More noise than signal

Molly’s Game

Republished from the show notes of my other site, Fuds on Film.

Jessica Chastain’s Molly Bloom seemed to have her life pretty well planned out for a teenager. As demanded by her father Larry (Kevin Costner), her lifelong training brings her to the edge of qualifying for the Olympic ski team, and her academic results should see her follow that up with law school. However, a freak accident sees her hope vanquished, and she decides to take a year off to recuperate in LA.

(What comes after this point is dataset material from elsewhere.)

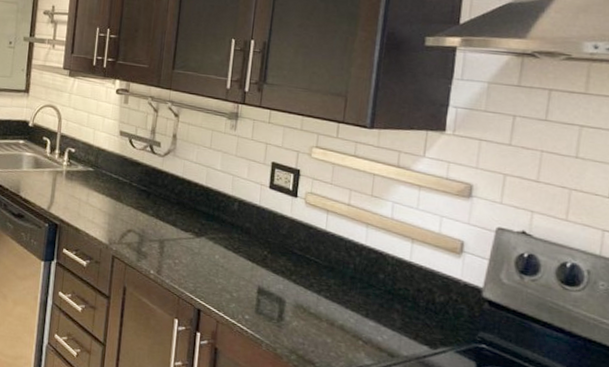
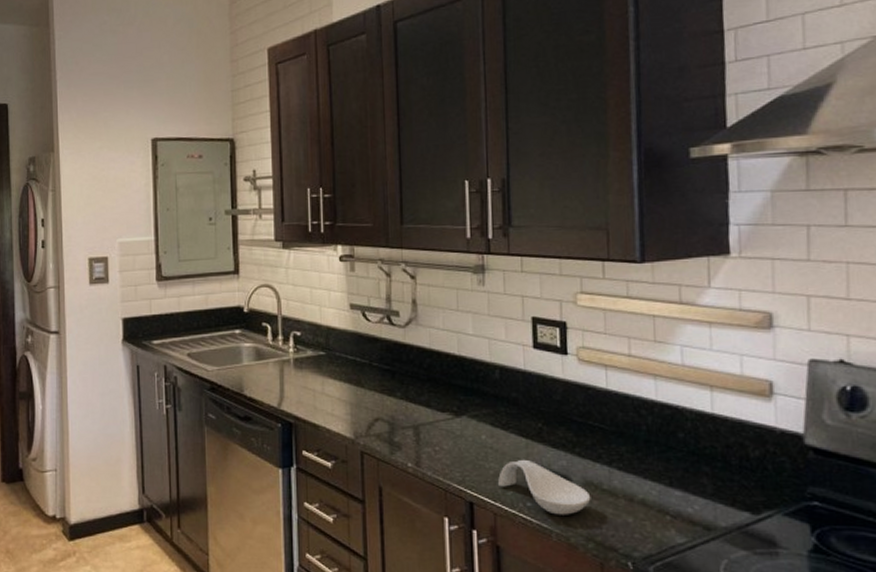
spoon rest: none [224,279,299,330] -> present [498,459,591,515]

So, she was working as a waitress in a cocktail bar when she meets us, and soon after meets property developer and all-round prick Dean Keith (Jeremy Strong), who hires her as a PA / scream recipient. Things take a different path when she’s asked to run Keith’s regular high-stakes, mainly legal poker nights, where some of Hollywood’s most powerful play, including Michael Cera’s Player X, an amalgam of some of rich actor pricks, but apparently mainly Toby McGuire.

So it goes, with Bloom learning the game and improving her hosting, making sizable tips in the process, and also learning some of the secrets of the powerbrokers. She gets so good at this that, when an irrational Keith fires her, she steals the poker game and players away with her to a plush hotel suite, doing a much better job and making more money as a result. Her new priority is keeping Player X happy by finding a steady stream of other players for him to dominate, because, again, he’s a prick who acts like someone is continually pissing in his cornflakes.

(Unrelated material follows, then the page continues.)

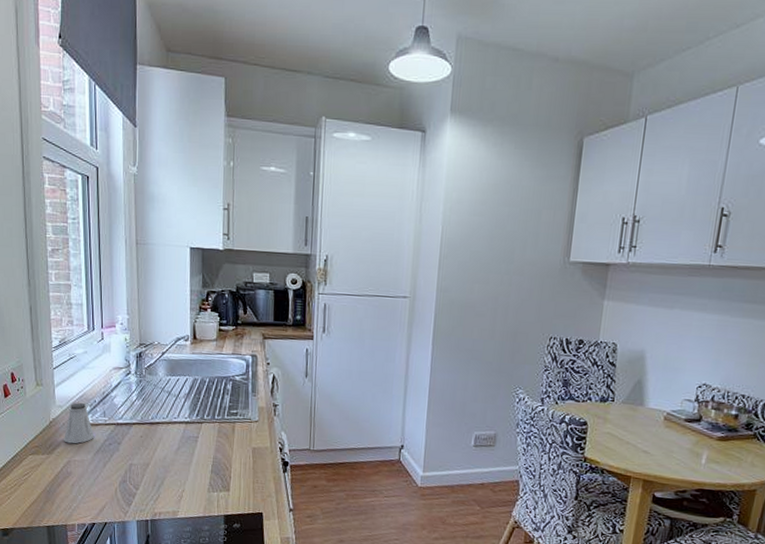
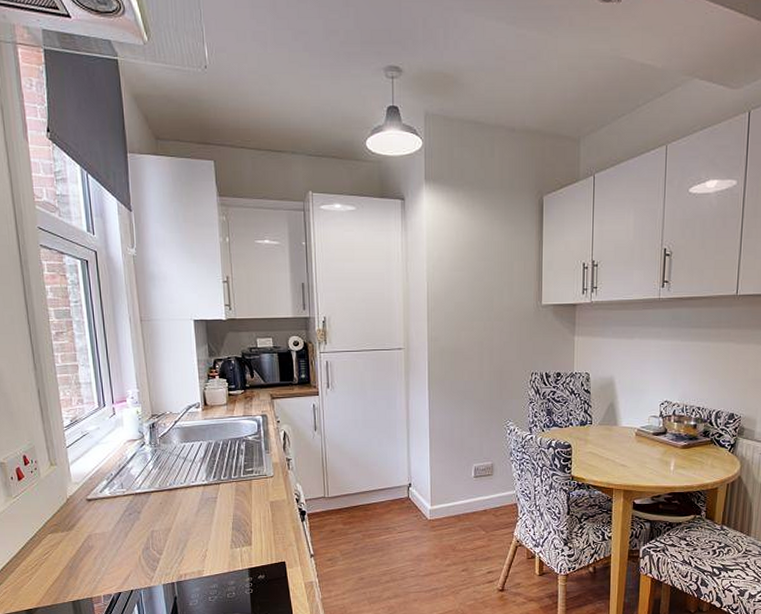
saltshaker: present [64,403,95,444] -> none [82,478,114,518]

Eventually that falls apart once Player X’s ego gets in the way for the last time, and Molly takes her game to New York, running even higher stake games at the same time as she’s running herself into the ground. Some seemingly minor drug-addled mistakes lead, in a roundabout way, to the framing device of the film, her defence in a wide ranging criminal investigation into organised crime that sees a now-broke, asset-seized Molly hire elite fictional lawyer Charlie Jaffey (Idris Elba) as defence attorney and exposition sounding board.

Aaron Sorkin’s directorial debut sees him working off of his own adaptation of Molly Bloom’s autobiography, and it appears as though he’s been paying attention to the directors he’s worked with to produce a very solid outing. Nothing, perhaps, stands out as overtly awe-inspiring moments of brilliance, but I don’t recall any clunking mis-steps either, so smatterings of applause all round.

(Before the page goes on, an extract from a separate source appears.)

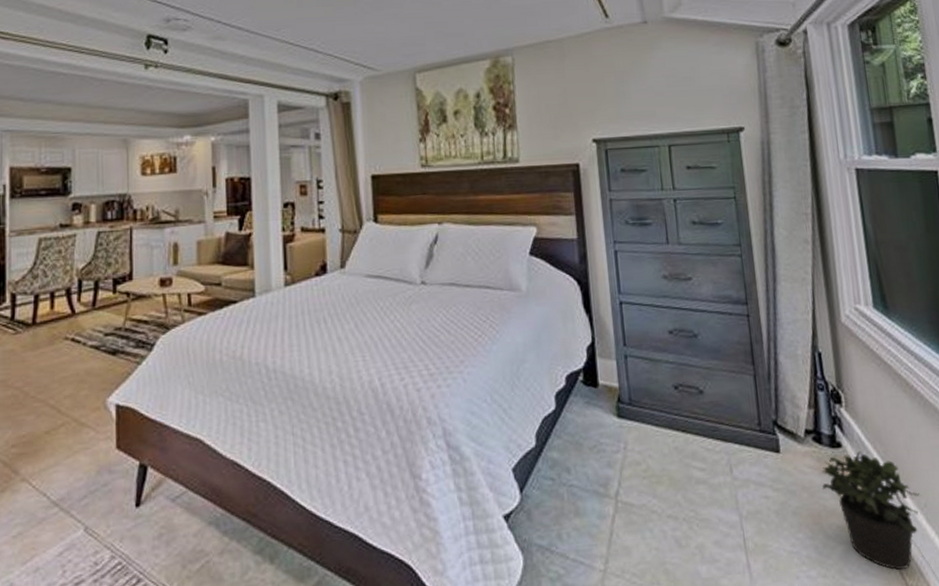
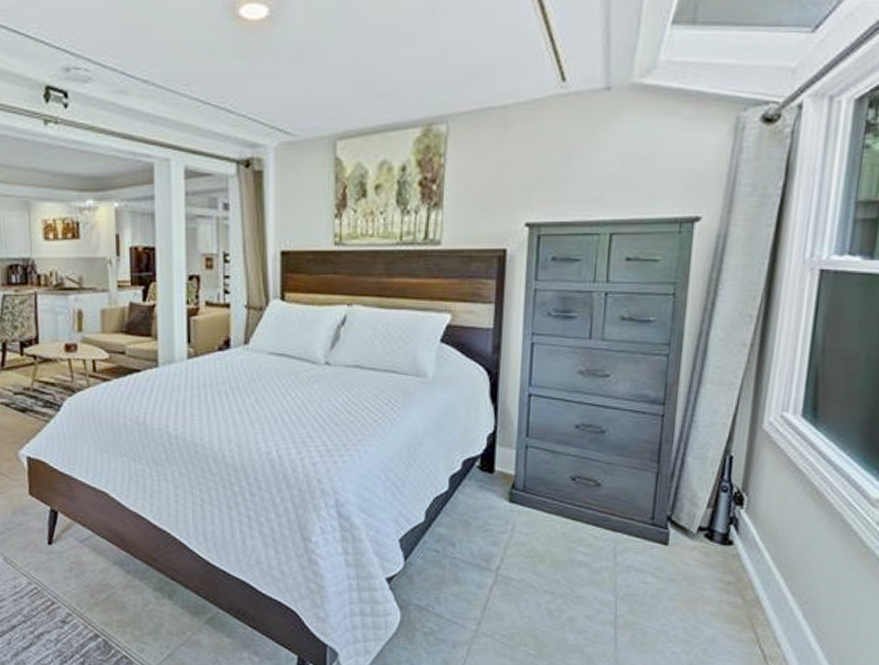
potted plant: present [822,451,920,570] -> none [704,550,802,654]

Without the flash to distract, then, it’s mostly hanging on the strengths of the script and the performances, and thankfully that’s sturdy enough to carry the film. Chastain gives an assured interpretation of the character, although one I took a while to warm to. I’d been thinking that she’s not a tremendously sympathetic character, until it dawned on me that she’s not actually asking for any sympathy, just telling us what happened. That works pretty well, apart from the one seen in the final act where she reunites with her estranged father that I’m going to guess is an invention, mainly because it seems to have been written in to balance a largely emotionless retelling of the story. It’s a fine scene in isolation, but seems alien to its surroundings.

It’s definitely Jessica Chastain’s show, and is all the better for it, but the supporting cast are uniformly solid too. I keep using that word. It’s about as good a description of the film that I can think of. It’s a good story, well told, and an agreeable way to spend a couple of hours. I’m not going to pretend that I was blown away by any particular aspect of it – it’s very much the sum of its parts, but all those parts are pretty good, so there’s no shame in that game. Recommendation: watch it.